[SELECTED TEXT Boundary: Start]

Thereby (?) and at least in my mind there does not seem to exist a well-defined understanding as to which responsibilities and obligations PQCA assigns to contributors and maintainers and how these map to GH rights.

This issue is to propose a discussion as to what tasks, responsibilities and rights are to be assigned to contributors and maintainers. This should serve to let any present and future contributors and maintainers see what are the project's expectations towards them and also inform the (automated) setting of GH rights. If no discussion is wanted, this issue is to request the LF/PQCA team to post a documentation as to what they want maintainers and contributors do so present contributors and maintainers can adjust their expectations or contribution level accordingly.

For example, are maintainers in the PQCA sense

As usual, any input, e.g., pointers to existing documentation on these roles very welcome.

[SELECTED TEXT Boundary: End]
[ENTRIES SUPPLIED Boundary: Start]

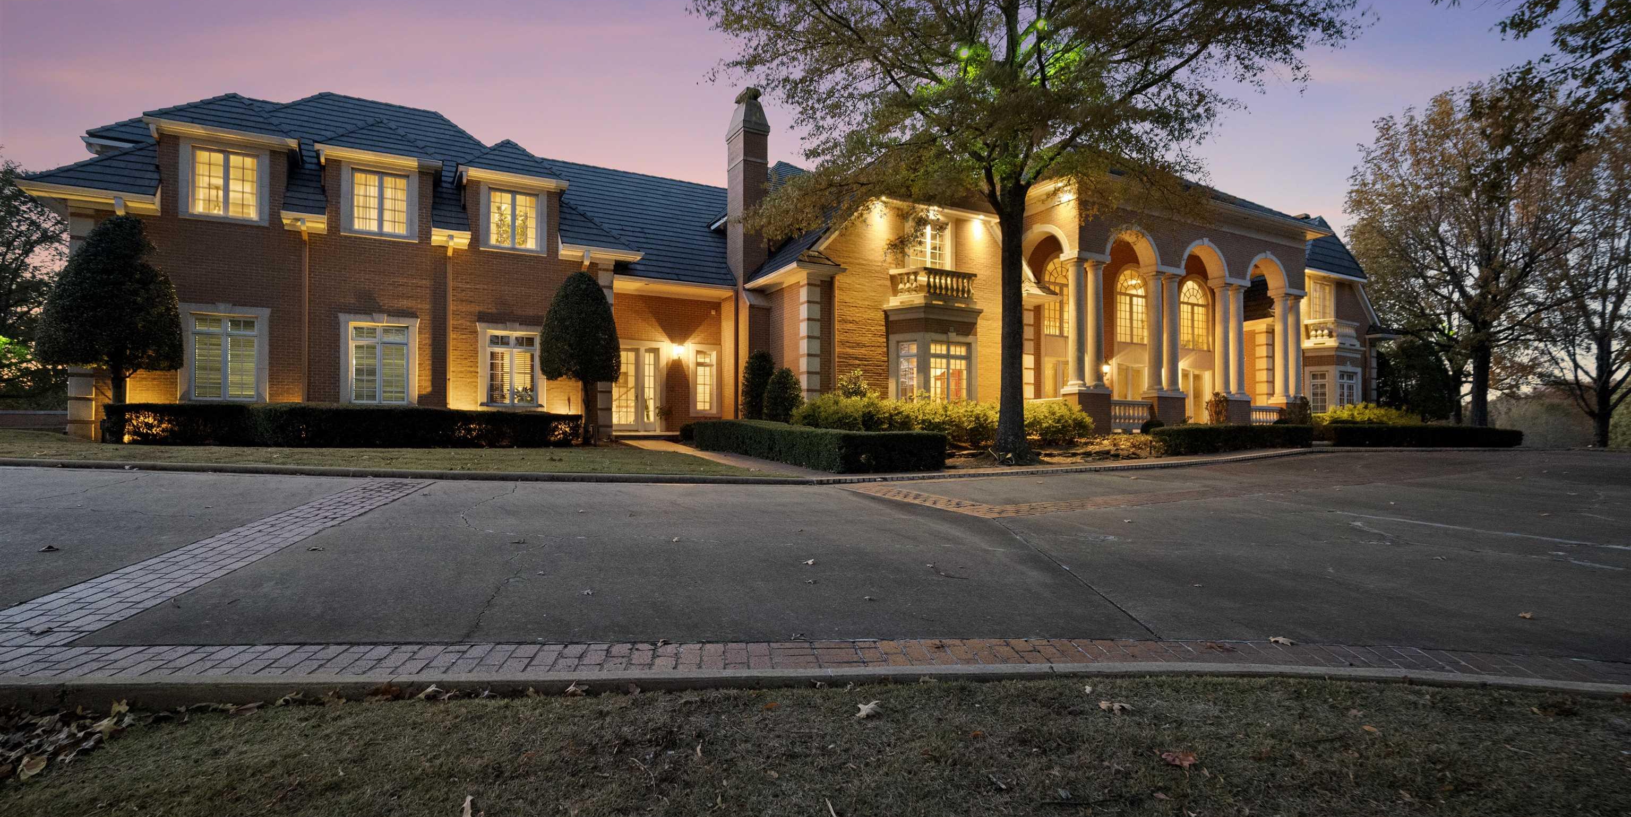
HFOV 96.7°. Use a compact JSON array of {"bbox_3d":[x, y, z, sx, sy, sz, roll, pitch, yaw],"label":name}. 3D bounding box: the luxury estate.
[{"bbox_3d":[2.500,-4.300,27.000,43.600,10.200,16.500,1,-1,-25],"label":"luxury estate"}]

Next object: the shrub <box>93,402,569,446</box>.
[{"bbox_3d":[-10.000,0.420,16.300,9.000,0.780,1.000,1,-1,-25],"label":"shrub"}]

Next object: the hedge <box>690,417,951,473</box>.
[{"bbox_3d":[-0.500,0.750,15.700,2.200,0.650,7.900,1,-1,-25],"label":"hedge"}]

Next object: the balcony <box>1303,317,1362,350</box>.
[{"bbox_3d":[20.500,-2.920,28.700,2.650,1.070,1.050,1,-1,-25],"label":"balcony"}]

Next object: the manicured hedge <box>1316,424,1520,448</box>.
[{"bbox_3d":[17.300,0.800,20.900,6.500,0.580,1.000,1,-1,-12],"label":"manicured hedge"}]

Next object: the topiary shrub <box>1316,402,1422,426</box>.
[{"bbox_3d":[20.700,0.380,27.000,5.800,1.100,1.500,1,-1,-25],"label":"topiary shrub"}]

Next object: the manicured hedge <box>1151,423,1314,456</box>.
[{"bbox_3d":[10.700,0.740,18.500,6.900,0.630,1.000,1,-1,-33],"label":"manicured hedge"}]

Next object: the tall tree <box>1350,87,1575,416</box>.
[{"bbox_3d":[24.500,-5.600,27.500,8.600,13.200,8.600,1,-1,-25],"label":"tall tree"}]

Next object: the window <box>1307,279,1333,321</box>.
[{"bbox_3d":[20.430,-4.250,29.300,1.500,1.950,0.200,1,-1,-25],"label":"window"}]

[ENTRIES SUPPLIED Boundary: End]

## YOUR TASK
Revise the text on PQCA contributor and maintainer roles between "This issue is to propose" and "roles very welcome.", inclusive, replacing "discussion" with "conversation".

## COMPLETED TASK
This issue is to propose a conversation as to what tasks, responsibilities and rights are to be assigned to contributors and maintainers. This should serve to let any present and future contributors and maintainers see what are the project's expectations towards them and also inform the (automated) setting of GH rights. If no conversation is wanted, this issue is to request the LF/PQCA team to post a documentation as to what they want maintainers and contributors do so present contributors and maintainers can adjust their expectations or contribution level accordingly.

For example, are maintainers in the PQCA sense

As usual, any input, e.g., pointers to existing documentation on these roles very welcome.